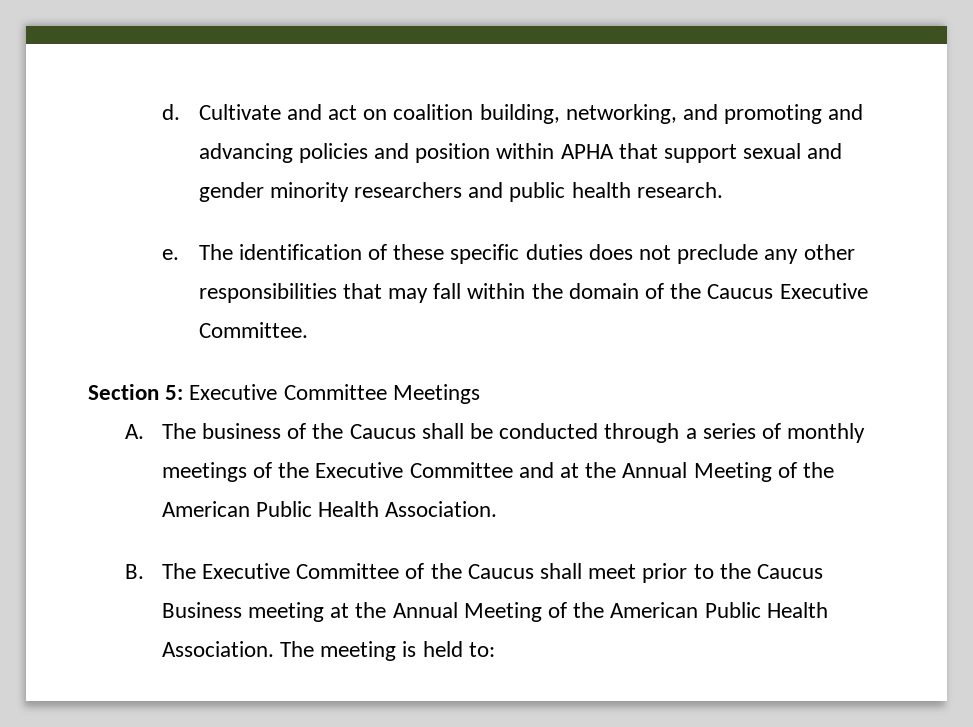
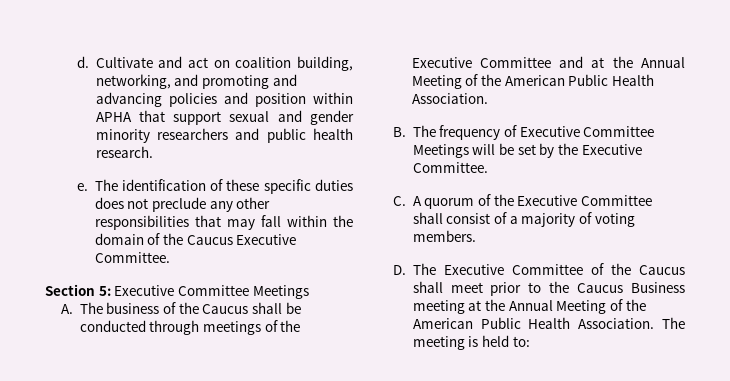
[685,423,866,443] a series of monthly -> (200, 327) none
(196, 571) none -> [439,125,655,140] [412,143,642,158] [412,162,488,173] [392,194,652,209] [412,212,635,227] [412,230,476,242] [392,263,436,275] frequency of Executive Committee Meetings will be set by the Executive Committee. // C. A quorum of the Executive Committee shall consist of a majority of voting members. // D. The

■ ■ ■ ■ ■ ■ ■

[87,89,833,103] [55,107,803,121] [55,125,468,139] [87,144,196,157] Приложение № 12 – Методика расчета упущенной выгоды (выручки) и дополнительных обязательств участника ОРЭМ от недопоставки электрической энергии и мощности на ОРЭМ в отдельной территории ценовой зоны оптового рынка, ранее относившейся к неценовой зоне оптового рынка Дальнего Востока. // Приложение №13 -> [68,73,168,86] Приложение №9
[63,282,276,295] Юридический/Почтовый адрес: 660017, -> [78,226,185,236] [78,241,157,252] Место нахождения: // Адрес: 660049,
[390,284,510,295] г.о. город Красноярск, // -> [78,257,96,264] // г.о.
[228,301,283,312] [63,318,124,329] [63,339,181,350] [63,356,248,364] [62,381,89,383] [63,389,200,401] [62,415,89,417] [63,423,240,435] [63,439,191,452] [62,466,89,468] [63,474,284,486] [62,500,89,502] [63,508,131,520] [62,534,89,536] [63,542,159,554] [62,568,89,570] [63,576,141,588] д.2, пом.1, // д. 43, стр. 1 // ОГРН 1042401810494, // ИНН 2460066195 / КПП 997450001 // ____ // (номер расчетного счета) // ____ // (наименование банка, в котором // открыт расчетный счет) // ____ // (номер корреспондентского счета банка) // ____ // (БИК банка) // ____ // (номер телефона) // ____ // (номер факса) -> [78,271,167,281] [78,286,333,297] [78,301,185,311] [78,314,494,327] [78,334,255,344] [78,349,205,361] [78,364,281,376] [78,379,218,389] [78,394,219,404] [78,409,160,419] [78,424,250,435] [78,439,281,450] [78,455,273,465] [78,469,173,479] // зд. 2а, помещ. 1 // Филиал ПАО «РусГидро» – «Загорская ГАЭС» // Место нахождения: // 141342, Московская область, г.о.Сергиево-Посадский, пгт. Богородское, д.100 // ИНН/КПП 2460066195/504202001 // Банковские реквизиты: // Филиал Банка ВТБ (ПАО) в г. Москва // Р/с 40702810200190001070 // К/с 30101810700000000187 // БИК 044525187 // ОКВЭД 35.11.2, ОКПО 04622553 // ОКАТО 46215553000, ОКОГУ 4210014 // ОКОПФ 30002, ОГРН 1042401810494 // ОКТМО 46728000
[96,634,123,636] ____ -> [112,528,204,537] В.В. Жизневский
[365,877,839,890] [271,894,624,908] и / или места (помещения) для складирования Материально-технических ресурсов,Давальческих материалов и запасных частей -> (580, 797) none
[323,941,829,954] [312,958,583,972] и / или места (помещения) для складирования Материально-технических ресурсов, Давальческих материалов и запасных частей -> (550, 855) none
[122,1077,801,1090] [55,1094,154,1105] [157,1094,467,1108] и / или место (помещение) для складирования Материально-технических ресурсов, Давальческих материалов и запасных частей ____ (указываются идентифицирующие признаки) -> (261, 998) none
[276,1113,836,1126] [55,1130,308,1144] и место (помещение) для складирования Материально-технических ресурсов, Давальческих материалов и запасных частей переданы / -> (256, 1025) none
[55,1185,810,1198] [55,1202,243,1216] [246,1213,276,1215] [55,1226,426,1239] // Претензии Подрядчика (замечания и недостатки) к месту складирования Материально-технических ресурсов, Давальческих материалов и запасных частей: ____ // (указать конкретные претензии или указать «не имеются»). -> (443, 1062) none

■ ■ ■ ■ ■ ■ ■

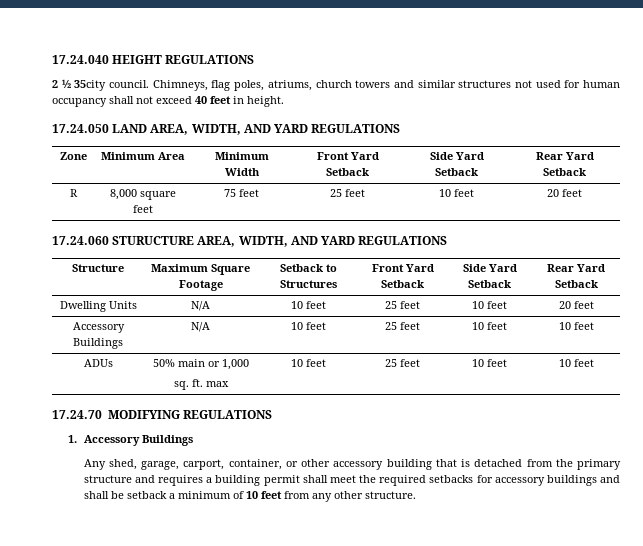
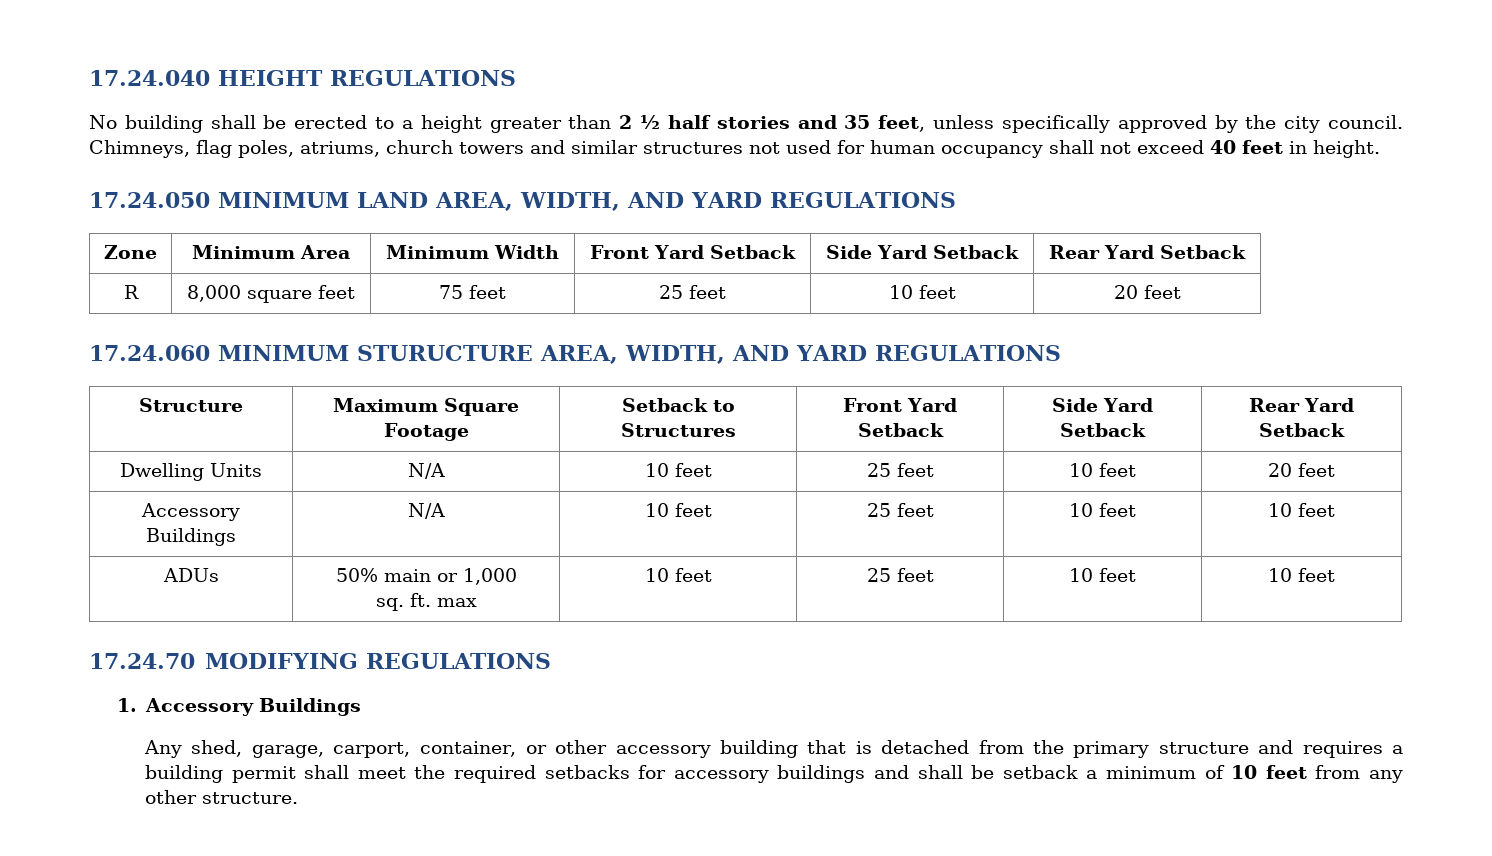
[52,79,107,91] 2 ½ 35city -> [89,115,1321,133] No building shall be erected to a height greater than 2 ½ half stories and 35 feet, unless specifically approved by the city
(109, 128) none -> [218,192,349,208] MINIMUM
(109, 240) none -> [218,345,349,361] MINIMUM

■ ■ ■ ■ ■ ■ ■

### YOUR OBJECTIVE:
For the lines above, output exactly those from the line containing "[390,284,510,295] г.о. город" through the line containing "[276,1113,836,1126] [55,1130,308,1144] и", and skip the others.

### EXPECTED ANSWER:
[390,284,510,295] г.о. город Красноярск, // -> [78,257,96,264] // г.о.
[228,301,283,312] [63,318,124,329] [63,339,181,350] [63,356,248,364] [62,381,89,383] [63,389,200,401] [62,415,89,417] [63,423,240,435] [63,439,191,452] [62,466,89,468] [63,474,284,486] [62,500,89,502] [63,508,131,520] [62,534,89,536] [63,542,159,554] [62,568,89,570] [63,576,141,588] д.2, пом.1, // д. 43, стр. 1 // ОГРН 1042401810494, // ИНН 2460066195 / КПП 997450001 // ____ // (номер расчетного счета) // ____ // (наименование банка, в котором // открыт расчетный счет) // ____ // (номер корреспондентского счета банка) // ____ // (БИК банка) // ____ // (номер телефона) // ____ // (номер факса) -> [78,271,167,281] [78,286,333,297] [78,301,185,311] [78,314,494,327] [78,334,255,344] [78,349,205,361] [78,364,281,376] [78,379,218,389] [78,394,219,404] [78,409,160,419] [78,424,250,435] [78,439,281,450] [78,455,273,465] [78,469,173,479] // зд. 2а, помещ. 1 // Филиал ПАО «РусГидро» – «Загорская ГАЭС» // Место нахождения: // 141342, Московская область, г.о.Сергиево-Посадский, пгт. Богородское, д.100 // ИНН/КПП 2460066195/504202001 // Банковские реквизиты: // Филиал Банка ВТБ (ПАО) в г. Москва // Р/с 40702810200190001070 // К/с 30101810700000000187 // БИК 044525187 // ОКВЭД 35.11.2, ОКПО 04622553 // ОКАТО 46215553000, ОКОГУ 4210014 // ОКОПФ 30002, ОГРН 1042401810494 // ОКТМО 46728000
[96,634,123,636] ____ -> [112,528,204,537] В.В. Жизневский
[365,877,839,890] [271,894,624,908] и / или места (помещения) для складирования Материально-технических ресурсов,Давальческих материалов и запасных частей -> (580, 797) none
[323,941,829,954] [312,958,583,972] и / или места (помещения) для складирования Материально-технических ресурсов, Давальческих материалов и запасных частей -> (550, 855) none
[122,1077,801,1090] [55,1094,154,1105] [157,1094,467,1108] и / или место (помещение) для складирования Материально-технических ресурсов, Давальческих материалов и запасных частей ____ (указываются идентифицирующие признаки) -> (261, 998) none
[276,1113,836,1126] [55,1130,308,1144] и место (помещение) для складирования Материально-технических ресурсов, Давальческих материалов и запасных частей переданы / -> (256, 1025) none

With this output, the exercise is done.